== What needs to be done ==
Locate and copy each line in the data that contains the word "Glandular".

== Available data ==

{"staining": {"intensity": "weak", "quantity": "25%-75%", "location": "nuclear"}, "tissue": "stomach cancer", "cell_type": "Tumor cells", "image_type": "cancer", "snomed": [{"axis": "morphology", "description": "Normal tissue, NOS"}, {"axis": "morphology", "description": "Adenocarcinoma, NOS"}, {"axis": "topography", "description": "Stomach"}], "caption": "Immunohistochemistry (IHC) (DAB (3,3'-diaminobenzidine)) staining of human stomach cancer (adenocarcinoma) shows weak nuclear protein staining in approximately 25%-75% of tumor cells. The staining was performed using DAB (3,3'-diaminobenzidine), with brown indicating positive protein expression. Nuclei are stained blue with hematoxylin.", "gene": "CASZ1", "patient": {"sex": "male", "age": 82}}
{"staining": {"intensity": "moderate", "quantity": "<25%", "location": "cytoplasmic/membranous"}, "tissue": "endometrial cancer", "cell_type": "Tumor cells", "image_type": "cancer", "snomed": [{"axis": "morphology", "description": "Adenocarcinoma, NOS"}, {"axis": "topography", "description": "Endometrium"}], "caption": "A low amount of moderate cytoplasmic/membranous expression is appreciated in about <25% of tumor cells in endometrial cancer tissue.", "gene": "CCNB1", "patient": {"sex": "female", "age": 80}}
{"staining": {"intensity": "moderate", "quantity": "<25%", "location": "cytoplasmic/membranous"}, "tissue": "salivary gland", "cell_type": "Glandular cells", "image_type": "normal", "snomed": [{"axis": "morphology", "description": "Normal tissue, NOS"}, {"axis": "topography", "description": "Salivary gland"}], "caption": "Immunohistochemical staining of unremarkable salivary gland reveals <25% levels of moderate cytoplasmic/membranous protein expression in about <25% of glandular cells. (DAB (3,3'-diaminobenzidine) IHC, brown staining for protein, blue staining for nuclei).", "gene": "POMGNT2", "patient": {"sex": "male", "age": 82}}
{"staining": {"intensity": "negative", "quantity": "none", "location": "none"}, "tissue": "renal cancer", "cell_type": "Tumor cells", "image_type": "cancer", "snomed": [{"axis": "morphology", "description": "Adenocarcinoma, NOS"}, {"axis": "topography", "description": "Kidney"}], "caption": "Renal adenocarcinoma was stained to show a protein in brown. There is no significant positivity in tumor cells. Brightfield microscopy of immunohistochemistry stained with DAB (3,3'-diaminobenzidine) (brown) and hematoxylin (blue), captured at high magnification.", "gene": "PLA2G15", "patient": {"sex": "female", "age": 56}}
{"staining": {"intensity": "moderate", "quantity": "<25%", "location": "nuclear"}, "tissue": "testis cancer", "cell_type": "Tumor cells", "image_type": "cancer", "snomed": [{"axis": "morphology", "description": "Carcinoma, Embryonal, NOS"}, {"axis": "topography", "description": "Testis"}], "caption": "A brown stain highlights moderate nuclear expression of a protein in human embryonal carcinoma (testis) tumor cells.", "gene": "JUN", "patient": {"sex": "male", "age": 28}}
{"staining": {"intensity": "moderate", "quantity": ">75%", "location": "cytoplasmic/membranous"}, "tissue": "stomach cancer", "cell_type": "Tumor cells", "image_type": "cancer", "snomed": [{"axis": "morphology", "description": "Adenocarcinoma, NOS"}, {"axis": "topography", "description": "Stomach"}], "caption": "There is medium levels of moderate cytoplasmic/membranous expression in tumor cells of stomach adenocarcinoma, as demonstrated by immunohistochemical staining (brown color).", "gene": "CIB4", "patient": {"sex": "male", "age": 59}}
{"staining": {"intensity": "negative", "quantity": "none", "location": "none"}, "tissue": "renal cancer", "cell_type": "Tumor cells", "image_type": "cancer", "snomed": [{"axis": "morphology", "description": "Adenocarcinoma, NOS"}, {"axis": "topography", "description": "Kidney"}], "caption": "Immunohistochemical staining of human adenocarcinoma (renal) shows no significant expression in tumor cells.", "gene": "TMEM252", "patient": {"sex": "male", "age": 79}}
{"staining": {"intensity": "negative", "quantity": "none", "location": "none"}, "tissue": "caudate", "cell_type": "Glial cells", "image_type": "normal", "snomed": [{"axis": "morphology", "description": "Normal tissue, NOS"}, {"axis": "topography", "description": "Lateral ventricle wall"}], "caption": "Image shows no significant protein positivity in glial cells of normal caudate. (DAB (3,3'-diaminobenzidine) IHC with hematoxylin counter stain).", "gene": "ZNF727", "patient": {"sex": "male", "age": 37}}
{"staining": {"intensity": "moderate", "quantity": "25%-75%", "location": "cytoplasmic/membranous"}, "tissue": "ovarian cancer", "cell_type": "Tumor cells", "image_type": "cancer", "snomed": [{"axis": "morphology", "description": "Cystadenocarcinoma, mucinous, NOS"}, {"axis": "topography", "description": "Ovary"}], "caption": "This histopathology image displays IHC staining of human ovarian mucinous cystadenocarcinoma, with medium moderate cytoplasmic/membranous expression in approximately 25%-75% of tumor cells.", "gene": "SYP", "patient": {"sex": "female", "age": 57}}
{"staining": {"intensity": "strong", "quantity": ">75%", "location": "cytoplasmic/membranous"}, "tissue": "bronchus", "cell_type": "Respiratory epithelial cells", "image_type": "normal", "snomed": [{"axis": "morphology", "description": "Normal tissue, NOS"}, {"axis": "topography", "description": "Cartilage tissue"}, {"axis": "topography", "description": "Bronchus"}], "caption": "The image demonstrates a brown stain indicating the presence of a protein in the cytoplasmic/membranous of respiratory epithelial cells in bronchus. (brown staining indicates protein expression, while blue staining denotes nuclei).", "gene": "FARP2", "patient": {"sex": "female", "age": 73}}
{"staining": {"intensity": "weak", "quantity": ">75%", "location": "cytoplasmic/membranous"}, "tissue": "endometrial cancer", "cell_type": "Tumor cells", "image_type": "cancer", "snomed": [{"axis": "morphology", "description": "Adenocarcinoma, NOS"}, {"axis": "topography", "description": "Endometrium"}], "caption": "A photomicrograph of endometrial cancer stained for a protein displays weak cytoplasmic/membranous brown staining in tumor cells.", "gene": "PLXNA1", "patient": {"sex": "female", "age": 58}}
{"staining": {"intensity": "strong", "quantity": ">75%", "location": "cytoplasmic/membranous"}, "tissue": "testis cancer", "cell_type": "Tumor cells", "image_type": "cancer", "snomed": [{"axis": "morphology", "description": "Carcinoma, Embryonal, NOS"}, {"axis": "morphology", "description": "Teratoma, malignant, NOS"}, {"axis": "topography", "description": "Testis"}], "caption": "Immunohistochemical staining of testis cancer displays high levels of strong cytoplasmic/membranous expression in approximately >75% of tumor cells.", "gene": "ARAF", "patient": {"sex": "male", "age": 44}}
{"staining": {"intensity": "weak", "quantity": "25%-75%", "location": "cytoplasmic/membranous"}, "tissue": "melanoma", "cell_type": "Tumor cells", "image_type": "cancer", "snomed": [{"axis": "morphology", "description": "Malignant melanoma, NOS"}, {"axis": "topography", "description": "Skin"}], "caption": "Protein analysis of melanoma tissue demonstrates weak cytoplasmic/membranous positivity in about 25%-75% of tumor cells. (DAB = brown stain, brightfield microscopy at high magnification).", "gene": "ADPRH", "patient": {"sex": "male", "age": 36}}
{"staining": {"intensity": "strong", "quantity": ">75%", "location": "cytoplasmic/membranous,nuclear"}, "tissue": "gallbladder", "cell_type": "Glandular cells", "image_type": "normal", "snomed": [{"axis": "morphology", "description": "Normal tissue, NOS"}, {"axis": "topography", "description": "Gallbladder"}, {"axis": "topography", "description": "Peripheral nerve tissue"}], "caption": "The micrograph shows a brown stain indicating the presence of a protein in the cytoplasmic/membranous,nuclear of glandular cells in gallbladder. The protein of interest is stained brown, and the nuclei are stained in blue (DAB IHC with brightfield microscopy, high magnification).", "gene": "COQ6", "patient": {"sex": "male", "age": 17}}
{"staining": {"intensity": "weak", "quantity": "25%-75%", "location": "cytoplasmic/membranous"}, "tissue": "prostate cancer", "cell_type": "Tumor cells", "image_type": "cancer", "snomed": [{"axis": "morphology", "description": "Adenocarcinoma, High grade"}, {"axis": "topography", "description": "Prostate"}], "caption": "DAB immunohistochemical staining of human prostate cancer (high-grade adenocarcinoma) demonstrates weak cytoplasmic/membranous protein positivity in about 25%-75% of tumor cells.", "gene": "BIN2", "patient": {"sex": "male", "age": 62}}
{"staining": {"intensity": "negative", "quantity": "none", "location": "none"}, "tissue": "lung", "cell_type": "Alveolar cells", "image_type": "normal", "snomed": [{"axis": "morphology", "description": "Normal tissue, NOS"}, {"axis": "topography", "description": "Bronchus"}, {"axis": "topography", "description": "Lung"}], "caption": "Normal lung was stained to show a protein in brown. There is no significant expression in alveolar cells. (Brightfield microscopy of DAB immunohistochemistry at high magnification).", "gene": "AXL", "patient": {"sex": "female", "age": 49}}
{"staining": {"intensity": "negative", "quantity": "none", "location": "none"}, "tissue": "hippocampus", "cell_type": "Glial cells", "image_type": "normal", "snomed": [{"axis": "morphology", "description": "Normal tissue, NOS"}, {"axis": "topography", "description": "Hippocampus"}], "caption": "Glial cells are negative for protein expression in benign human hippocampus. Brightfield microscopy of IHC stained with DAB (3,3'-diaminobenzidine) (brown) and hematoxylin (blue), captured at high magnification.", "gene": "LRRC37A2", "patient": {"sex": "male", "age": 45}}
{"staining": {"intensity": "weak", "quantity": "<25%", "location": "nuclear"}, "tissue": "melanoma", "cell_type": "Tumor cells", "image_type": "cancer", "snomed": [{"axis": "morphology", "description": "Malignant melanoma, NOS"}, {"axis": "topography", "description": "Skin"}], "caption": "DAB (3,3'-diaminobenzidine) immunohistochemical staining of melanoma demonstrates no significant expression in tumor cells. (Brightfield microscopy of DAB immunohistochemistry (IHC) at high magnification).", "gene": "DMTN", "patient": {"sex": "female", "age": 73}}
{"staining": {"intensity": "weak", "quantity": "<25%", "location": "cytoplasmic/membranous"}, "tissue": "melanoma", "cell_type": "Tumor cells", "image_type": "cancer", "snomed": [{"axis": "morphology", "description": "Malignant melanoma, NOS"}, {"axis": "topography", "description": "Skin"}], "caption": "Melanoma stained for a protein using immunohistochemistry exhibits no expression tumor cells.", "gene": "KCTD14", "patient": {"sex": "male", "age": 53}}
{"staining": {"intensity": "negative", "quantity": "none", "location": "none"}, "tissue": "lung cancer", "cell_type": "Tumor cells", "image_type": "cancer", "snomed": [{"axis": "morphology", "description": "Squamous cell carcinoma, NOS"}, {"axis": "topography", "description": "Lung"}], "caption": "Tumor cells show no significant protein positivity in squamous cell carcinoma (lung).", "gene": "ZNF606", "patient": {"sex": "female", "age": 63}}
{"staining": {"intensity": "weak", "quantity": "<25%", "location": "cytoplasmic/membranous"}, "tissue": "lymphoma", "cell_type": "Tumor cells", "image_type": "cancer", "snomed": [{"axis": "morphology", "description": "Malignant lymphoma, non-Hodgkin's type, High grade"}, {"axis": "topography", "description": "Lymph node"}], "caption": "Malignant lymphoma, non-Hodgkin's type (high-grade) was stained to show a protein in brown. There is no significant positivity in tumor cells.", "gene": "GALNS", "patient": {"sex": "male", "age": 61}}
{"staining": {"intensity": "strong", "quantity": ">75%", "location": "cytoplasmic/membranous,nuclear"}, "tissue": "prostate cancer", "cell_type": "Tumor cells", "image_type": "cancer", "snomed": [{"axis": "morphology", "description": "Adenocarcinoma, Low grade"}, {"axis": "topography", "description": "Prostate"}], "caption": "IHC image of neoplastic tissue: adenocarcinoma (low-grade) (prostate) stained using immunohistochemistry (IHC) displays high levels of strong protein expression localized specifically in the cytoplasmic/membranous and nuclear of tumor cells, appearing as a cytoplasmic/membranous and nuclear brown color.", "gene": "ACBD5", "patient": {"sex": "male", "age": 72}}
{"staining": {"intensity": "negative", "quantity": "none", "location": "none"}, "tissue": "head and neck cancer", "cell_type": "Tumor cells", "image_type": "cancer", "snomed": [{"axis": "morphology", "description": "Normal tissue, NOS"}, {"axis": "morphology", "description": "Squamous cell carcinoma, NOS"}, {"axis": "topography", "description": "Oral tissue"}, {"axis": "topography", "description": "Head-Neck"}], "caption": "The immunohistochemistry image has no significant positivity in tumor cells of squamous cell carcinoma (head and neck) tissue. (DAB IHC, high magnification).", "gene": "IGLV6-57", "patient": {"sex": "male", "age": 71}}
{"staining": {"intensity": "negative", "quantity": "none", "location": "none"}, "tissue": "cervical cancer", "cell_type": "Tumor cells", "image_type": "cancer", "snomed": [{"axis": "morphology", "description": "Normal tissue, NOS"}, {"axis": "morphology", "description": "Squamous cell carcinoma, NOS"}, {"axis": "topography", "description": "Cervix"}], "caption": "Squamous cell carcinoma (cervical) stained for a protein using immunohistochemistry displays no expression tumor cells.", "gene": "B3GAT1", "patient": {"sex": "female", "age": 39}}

== Response area ==
{"staining": {"intensity": "moderate", "quantity": "<25%", "location": "cytoplasmic/membranous"}, "tissue": "salivary gland", "cell_type": "Glandular cells", "image_type": "normal", "snomed": [{"axis": "morphology", "description": "Normal tissue, NOS"}, {"axis": "topography", "description": "Salivary gland"}], "caption": "Immunohistochemical staining of unremarkable salivary gland reveals <25% levels of moderate cytoplasmic/membranous protein expression in about <25% of glandular cells. (DAB (3,3'-diaminobenzidine) IHC, brown staining for protein, blue staining for nuclei).", "gene": "POMGNT2", "patient": {"sex": "male", "age": 82}}
{"staining": {"intensity": "strong", "quantity": ">75%", "location": "cytoplasmic/membranous,nuclear"}, "tissue": "gallbladder", "cell_type": "Glandular cells", "image_type": "normal", "snomed": [{"axis": "morphology", "description": "Normal tissue, NOS"}, {"axis": "topography", "description": "Gallbladder"}, {"axis": "topography", "description": "Peripheral nerve tissue"}], "caption": "The micrograph shows a brown stain indicating the presence of a protein in the cytoplasmic/membranous,nuclear of glandular cells in gallbladder. The protein of interest is stained brown, and the nuclei are stained in blue (DAB IHC with brightfield microscopy, high magnification).", "gene": "COQ6", "patient": {"sex": "male", "age": 17}}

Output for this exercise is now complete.